_Work instruction A_
According to the passage on Kathleen McKenna, in what year did she approach the Nationalist movement in Dublin to offer her services as a trained secretary?
_Work instruction B_
Reproduce the passage on Kathleen McKenna verbatim, starting at "In the body" and ending at "10 text snippets.".

In the body of work titled Her arms reach out to us, Fitzgibbon draws on early feminism and the Irish fight for independence. To do this, she researched main archival sources, namely: The Kathleen McKenna Napoli Papers 1917-1979 held in The National Library of Ireland and Kathleen’s own memoire titled "A Dáil Girl's Revolutionary Recollections". (2014) which was edited by her daughter and niece, as well as a range of online articles mentioning Kathleen’s participation in the fight for independence. This research builds a picture of the professional and personal life of Kathleen McKenna to finally edit a series of approximately 10 text snippets.

McKenna's memoir is most striking as it gives a great insight into a long, vibrant full and varied life spanning England, Italy and Ireland - where she dies in 1988. McKenna was acutely aware that she lived in an era of modernity and female emancipation and her decision to take secretarial studies offered her, and many other young women at that time, a range of unheard of benefits in direct contrast to the traditional homemaker, domestic or shop assistant roles prevalent at the time e.g.: financial independence, skilled secretarial training; female friendship and solidarity; daily 9-5 rather than long, labour intensive work. In 1919, it allowed Kathleen to directly approach the Nationalist movement in Dublin and offer her services as a trained secretary to work on the layout and editing of the Irish Bulletin. As an Irish woman from a well known Nationalist family she was, from an early age, embedded in the ‘Irish struggle’ from the oppressive regime of the British Empire and was determined to participate in some way, as contextualised in her memoir…  “I was born in the year Arthur Griffith, father of Sinn Féin and first president of the Independent Irish State left Dublin to go to South Africa, 1897."

[Images with bounding boxes]
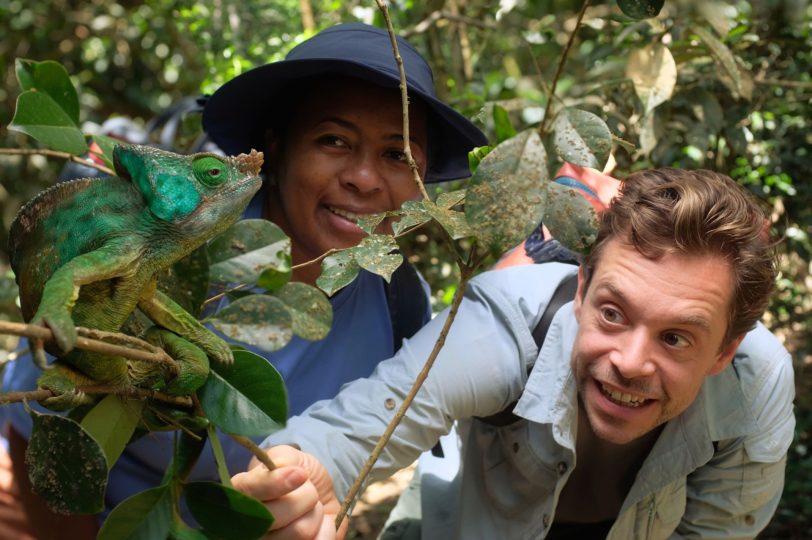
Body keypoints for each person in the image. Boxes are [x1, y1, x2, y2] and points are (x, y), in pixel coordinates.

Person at [0, 22, 486, 536]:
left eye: (398, 155)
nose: (363, 178)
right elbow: (36, 426)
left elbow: (345, 464)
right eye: (333, 140)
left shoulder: (400, 302)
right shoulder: (182, 253)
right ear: (277, 147)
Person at [232, 168, 795, 539]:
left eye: (676, 338)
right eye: (613, 313)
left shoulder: (755, 383)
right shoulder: (503, 327)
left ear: (724, 351)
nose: (630, 361)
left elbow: (718, 528)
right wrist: (302, 474)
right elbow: (365, 422)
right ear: (580, 290)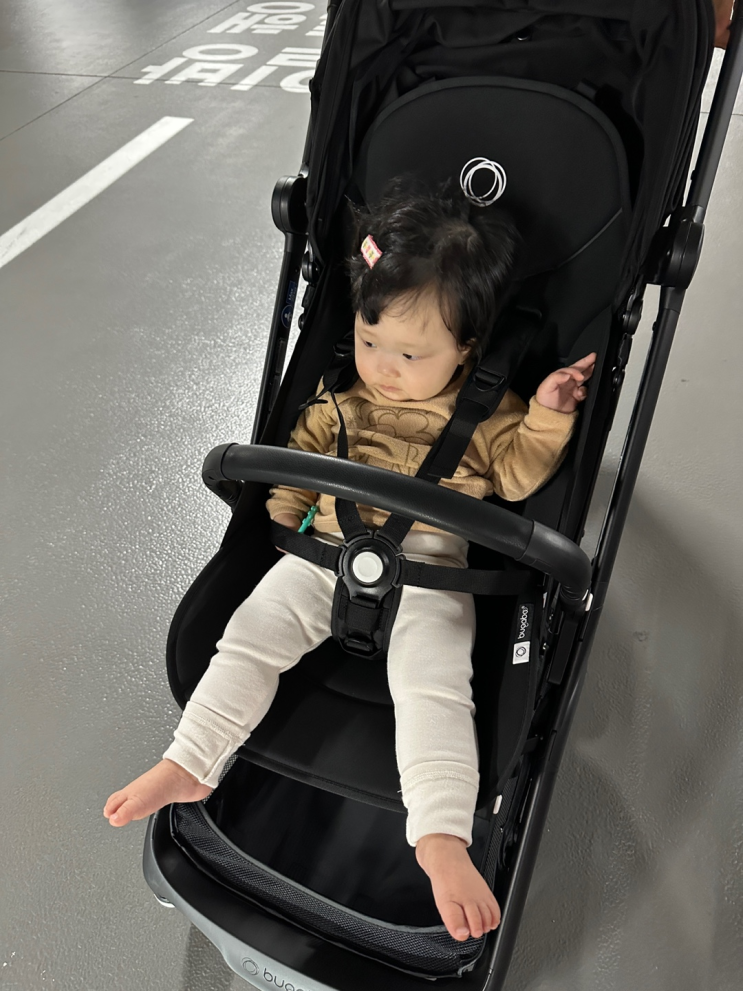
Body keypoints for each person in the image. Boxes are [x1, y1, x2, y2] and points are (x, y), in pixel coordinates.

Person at [104, 182, 596, 943]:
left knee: (434, 686)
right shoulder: (341, 404)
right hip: (323, 553)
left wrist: (546, 415)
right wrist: (277, 520)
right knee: (249, 637)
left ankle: (439, 835)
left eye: (410, 354)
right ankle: (192, 760)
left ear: (465, 350)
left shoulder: (486, 413)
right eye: (370, 341)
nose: (384, 367)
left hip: (432, 569)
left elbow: (514, 476)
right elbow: (296, 471)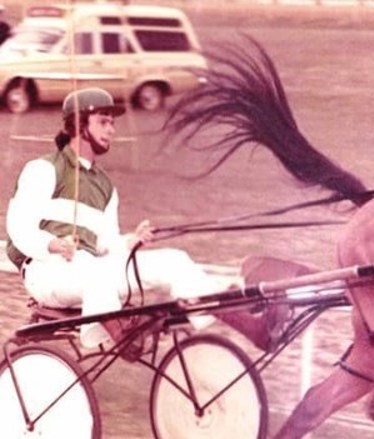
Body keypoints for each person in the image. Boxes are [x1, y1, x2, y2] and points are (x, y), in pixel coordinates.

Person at [5, 87, 279, 352]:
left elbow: (105, 244)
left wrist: (130, 241)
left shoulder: (105, 187)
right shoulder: (43, 169)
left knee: (174, 260)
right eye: (103, 122)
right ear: (78, 124)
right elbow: (18, 226)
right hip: (47, 273)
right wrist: (53, 244)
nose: (111, 130)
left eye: (112, 123)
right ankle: (127, 338)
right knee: (94, 274)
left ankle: (250, 325)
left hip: (89, 270)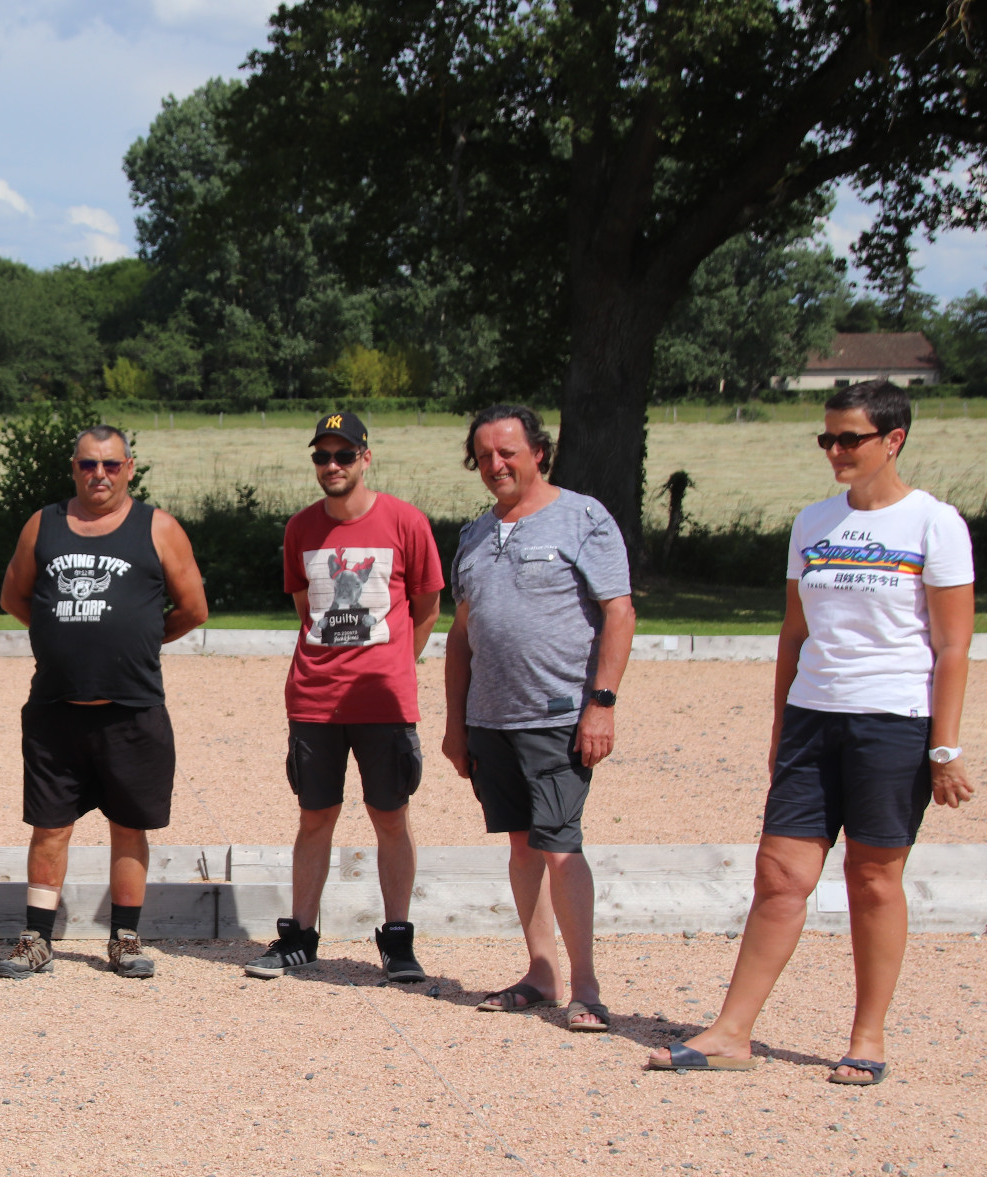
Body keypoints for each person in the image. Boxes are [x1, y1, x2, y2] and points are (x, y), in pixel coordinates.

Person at [651, 380, 974, 1081]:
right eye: (827, 438)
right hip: (811, 718)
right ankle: (732, 1033)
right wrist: (780, 727)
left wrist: (945, 747)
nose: (835, 450)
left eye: (849, 438)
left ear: (894, 439)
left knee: (873, 878)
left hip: (893, 721)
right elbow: (794, 634)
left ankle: (868, 1037)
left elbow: (954, 645)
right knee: (779, 875)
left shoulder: (934, 523)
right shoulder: (813, 523)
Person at [441, 404, 633, 1033]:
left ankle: (588, 989)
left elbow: (619, 611)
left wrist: (601, 704)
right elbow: (461, 635)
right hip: (491, 721)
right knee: (522, 846)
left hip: (557, 715)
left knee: (559, 846)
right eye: (484, 456)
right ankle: (542, 972)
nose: (495, 465)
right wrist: (456, 723)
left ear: (538, 453)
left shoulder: (583, 518)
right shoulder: (474, 534)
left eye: (507, 452)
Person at [0, 424, 209, 980]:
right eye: (88, 464)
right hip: (56, 708)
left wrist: (142, 638)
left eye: (111, 464)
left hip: (131, 708)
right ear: (74, 468)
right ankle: (36, 938)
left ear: (129, 469)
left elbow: (193, 608)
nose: (99, 474)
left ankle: (125, 938)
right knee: (49, 826)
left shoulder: (158, 528)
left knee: (129, 825)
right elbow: (15, 595)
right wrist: (59, 633)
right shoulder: (43, 524)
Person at [245, 411, 443, 984]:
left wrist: (396, 665)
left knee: (390, 817)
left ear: (365, 458)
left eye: (344, 455)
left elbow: (428, 607)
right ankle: (299, 938)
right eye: (322, 456)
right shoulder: (301, 529)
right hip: (315, 699)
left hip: (383, 701)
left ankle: (397, 940)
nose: (332, 465)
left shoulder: (406, 521)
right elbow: (306, 608)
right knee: (315, 817)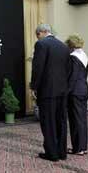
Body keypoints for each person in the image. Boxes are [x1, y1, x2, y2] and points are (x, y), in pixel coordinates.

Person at [30, 24, 70, 161]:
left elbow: (38, 68)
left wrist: (34, 87)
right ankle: (62, 152)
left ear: (42, 32)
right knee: (61, 121)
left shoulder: (41, 44)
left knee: (48, 122)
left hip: (47, 90)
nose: (37, 37)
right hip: (62, 90)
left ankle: (51, 154)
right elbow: (68, 70)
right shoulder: (64, 46)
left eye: (37, 35)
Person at [65, 34, 88, 156]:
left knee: (75, 120)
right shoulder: (84, 56)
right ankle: (83, 147)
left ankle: (78, 148)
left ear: (71, 45)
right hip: (84, 90)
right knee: (82, 120)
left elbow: (72, 78)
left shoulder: (73, 57)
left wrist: (66, 92)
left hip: (74, 92)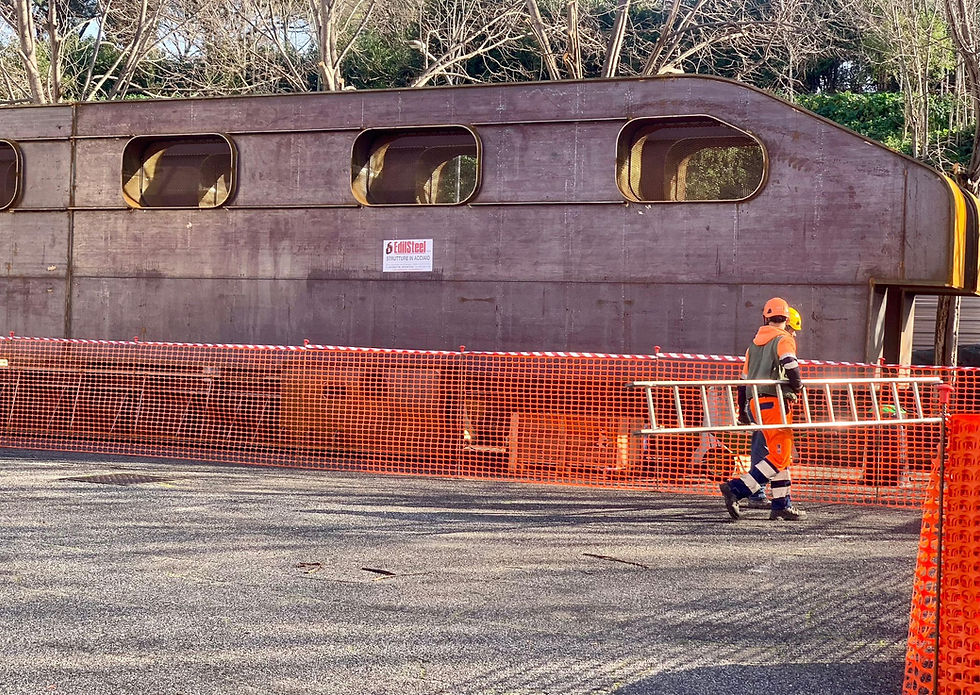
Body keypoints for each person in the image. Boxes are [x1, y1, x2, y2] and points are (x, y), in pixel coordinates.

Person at [720, 297, 808, 521]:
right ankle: (737, 489)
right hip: (774, 403)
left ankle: (781, 504)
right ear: (787, 318)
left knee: (781, 453)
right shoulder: (783, 339)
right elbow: (792, 367)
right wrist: (797, 386)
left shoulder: (753, 345)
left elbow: (743, 380)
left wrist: (742, 412)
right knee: (779, 457)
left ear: (765, 318)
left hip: (754, 403)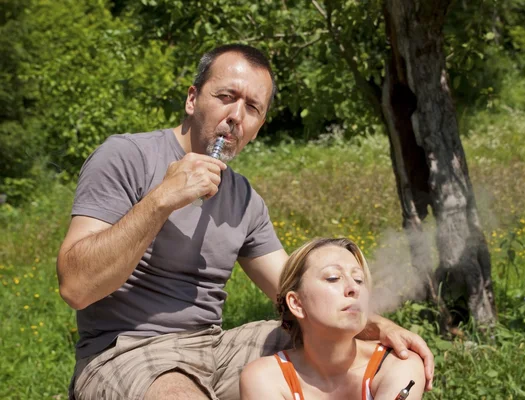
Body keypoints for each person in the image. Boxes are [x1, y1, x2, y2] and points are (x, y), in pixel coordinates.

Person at [56, 44, 434, 400]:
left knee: (370, 353)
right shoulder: (126, 156)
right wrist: (161, 200)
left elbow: (298, 295)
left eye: (252, 107)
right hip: (126, 350)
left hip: (214, 347)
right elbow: (76, 286)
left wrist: (378, 325)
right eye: (226, 98)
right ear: (192, 99)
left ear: (259, 125)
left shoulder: (244, 198)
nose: (236, 116)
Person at [240, 238, 425, 400]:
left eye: (359, 280)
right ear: (296, 303)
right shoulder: (266, 378)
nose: (354, 288)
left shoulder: (398, 364)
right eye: (333, 278)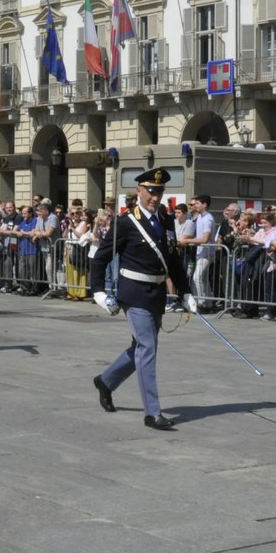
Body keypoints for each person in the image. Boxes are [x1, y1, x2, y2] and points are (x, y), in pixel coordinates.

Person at [89, 168, 195, 430]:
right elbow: (101, 258)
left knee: (141, 348)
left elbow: (172, 261)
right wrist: (99, 291)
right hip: (133, 293)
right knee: (147, 348)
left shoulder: (166, 220)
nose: (155, 197)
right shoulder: (125, 222)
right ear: (139, 191)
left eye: (159, 191)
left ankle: (106, 381)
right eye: (150, 191)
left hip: (156, 293)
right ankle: (152, 412)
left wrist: (186, 292)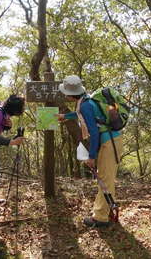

_Solution A_
1919

_Solution B_
In the body of work titled Her arms reach out to us, Fitzgibbon draws on early feminism and the Irish fight for independence. To do this, she researched main archival sources, namely: The Kathleen McKenna Napoli Papers 1917-1979 held in The National Library of Ireland and Kathleen’s own memoire titled "A Dáil Girl's Revolutionary Recollections". (2014) which was edited by her daughter and niece, as well as a range of online articles mentioning Kathleen’s participation in the fight for independence. This research builds a picture of the professional and personal life of Kathleen McKenna to finally edit a series of approximately 10 text snippets.